Work instruction => Every line of the material that mentions the word "Campingaz" should be copied out.

^^^^^^^^

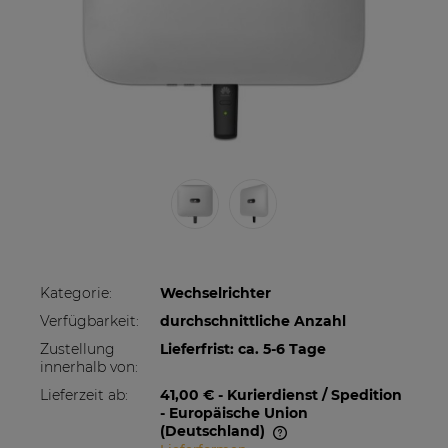
Kategorie:
Wechselrichter
Verfügbarkeit:
durchschnittliche Anzahl
Zustellung
Lieferfrist: ca. 5-6 Tage
innerhalb von:
Lieferzeit ab:
41,00 €
- Kurierdienst / Spedition
- Europäische Union
(Deutschland)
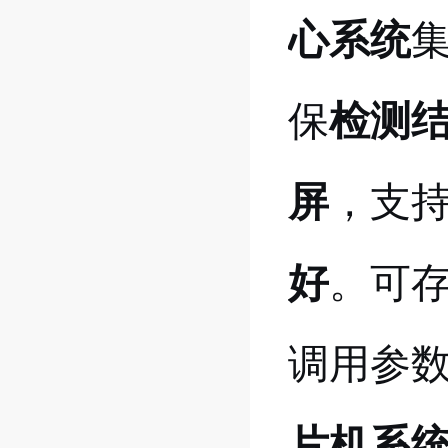
心系统
保
检测
屏
，支
好
。可
调用参
片机系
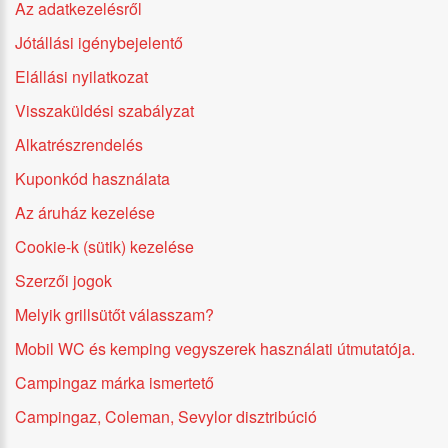
Az adatkezelésről
Jótállási igénybejelentő
Elállási nyilatkozat
Visszaküldési szabályzat
Alkatrészrendelés
Kuponkód használata
Az áruház kezelése
Cookie-k (sütik) kezelése
Szerzői jogok
Melyik grillsütőt válasszam?
Mobil WC és kemping vegyszerek használati útmutatója.
Campingaz márka ismertető
Campingaz, Coleman, Sevylor disztribúció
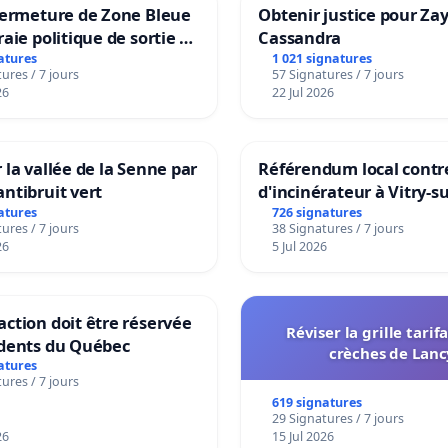
fermeture de Zone Bleue
Obtenir justice pour Za
raie politique de sortie de
Cassandra
ndance
atures
1 021 signatures
ures / 7 jours
57 Signatures / 7 jours
26
22 Jul 2026
 la vallée de la Senne par
Référendum local contre
ntibruit vert
d'incinérateur à Vitry-s
atures
726 signatures
ures / 7 jours
38 Signatures / 7 jours
26
5 Jul 2026
ction doit être réservée
Réviser la grille tarif
idents du Québec
crèches de Lanc
atures
ures / 7 jours
619 signatures
29 Signatures / 7 jours
26
15 Jul 2026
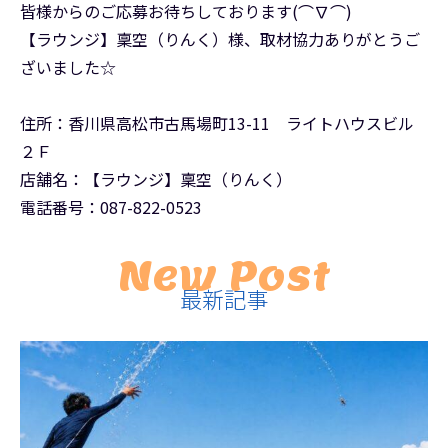
皆様からのご応募お待ちしております(⌒∇⌒)
【ラウンジ】稟空（りんく）様、取材協力ありがとうご
ざいました☆
住所：香川県高松市古馬場町13-11 ライトハウスビル
２Ｆ
店舗名：【ラウンジ】稟空（りんく）
電話番号：087-822-0523
New Post
最新記事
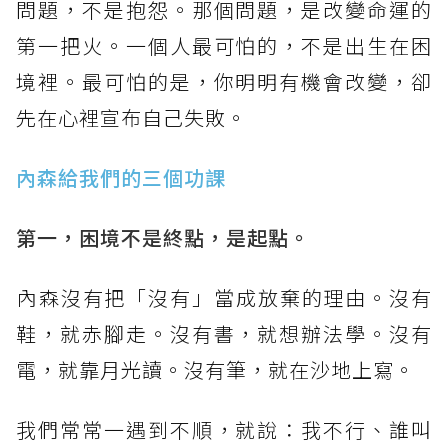
問題，不是抱怨。那個問題，是改變命運的
第一把火。一個人最可怕的，不是出生在困
境裡。最可怕的是，你明明有機會改變，卻
先在心裡宣布自己失敗。
內森給我們的三個功課
第一，困境不是終點，是起點。
​內森沒有把「沒有」當成放棄的理由。沒有
鞋，就赤腳走。沒有書，就想辦法學。沒有
電，就靠月光讀。沒有筆，就在沙地上寫。
我們常常一遇到不順，就說：我不行、誰叫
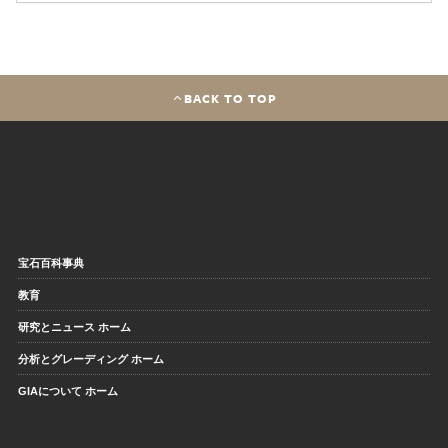
BACK TO TOP
宝石百科事典
教育
研究とニュース ホーム
分析とグレーディング ホーム
GIAについて ホーム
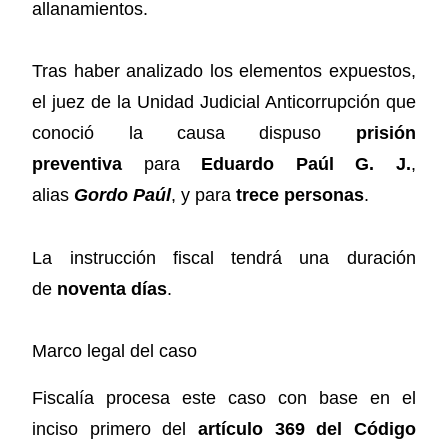
allanamientos.
Tras haber analizado los elementos expuestos,
el juez de la Unidad Judicial Anticorrupción que
conoció la causa dispuso
prisión
preventiva
para
Eduardo Paúl G. J.
,
alias
Gordo Paúl
, y para
trece personas
.
La instrucción fiscal tendrá una duración
de
noventa días
.
Marco legal del caso
Fiscalía procesa este caso con base en el
inciso primero del
artículo 369 del Código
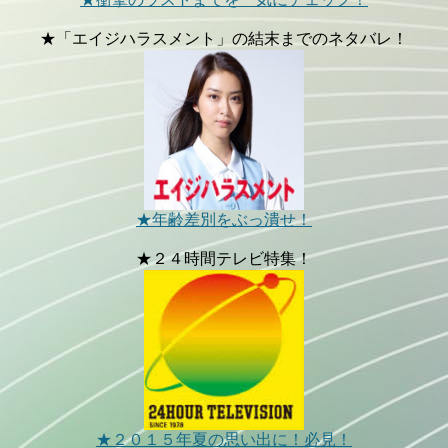
★「エイジハラスメント」の結末までのネタバレ！
★年齢差別をぶっ潰せ！
★２４時間テレビ特集！
★２０１５年夏の思い出に！必見！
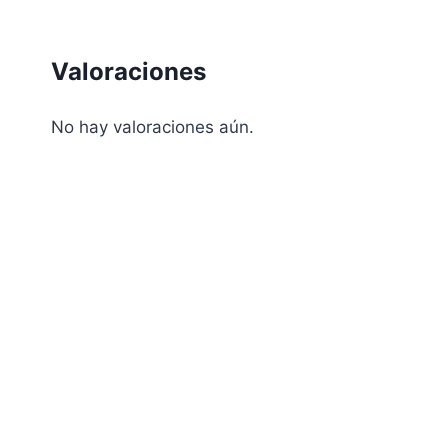
Valoraciones
No hay valoraciones aún.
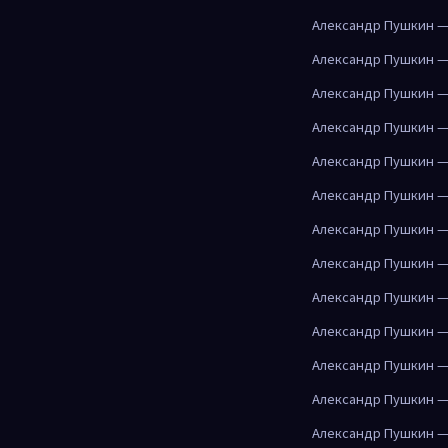
Александр Пушкин —
Александр Пушкин —
Александр Пушкин —
Александр Пушкин —
Александр Пушкин —
Александр Пушкин —
Александр Пушкин —
Александр Пушкин —
Александр Пушкин —
Александр Пушкин —
Александр Пушкин —
Александр Пушкин —
Александр Пушкин —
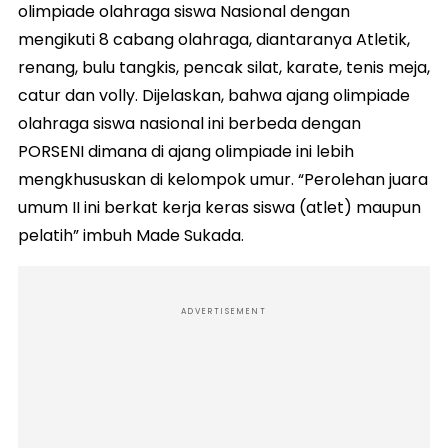
olimpiade olahraga siswa Nasional dengan
mengikuti 8 cabang olahraga, diantaranya Atletik,
renang, bulu tangkis, pencak silat, karate, tenis meja,
catur dan volly. Dijelaskan, bahwa ajang olimpiade
olahraga siswa nasional ini berbeda dengan
PORSENI dimana di ajang olimpiade ini lebih
mengkhususkan di kelompok umur. “Perolehan juara
umum II ini berkat kerja keras siswa (atlet) maupun
pelatih” imbuh Made Sukada.
ADVERTISEMENT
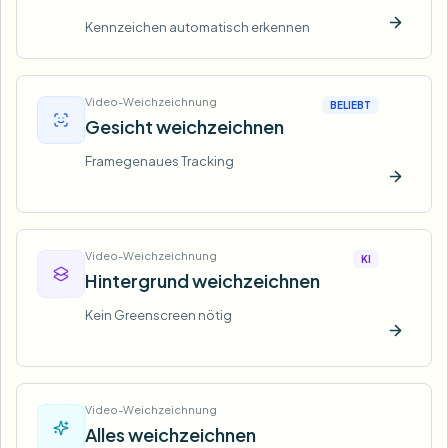
Kennzeichen automatisch erkennen
Jetzt t
Video-Weichzeichnung
BELIEBT
Gesicht weichzeichnen
Framegenaues Tracking
Jetzt t
Video-Weichzeichnung
KI
Hintergrund weichzeichnen
Kein Greenscreen nötig
Jetzt t
Video-Weichzeichnung
Alles weichzeichnen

^^^^^^^^

Answer to this exercise =>
Campingaz márka ismertető
Campingaz, Coleman, Sevylor disztribúció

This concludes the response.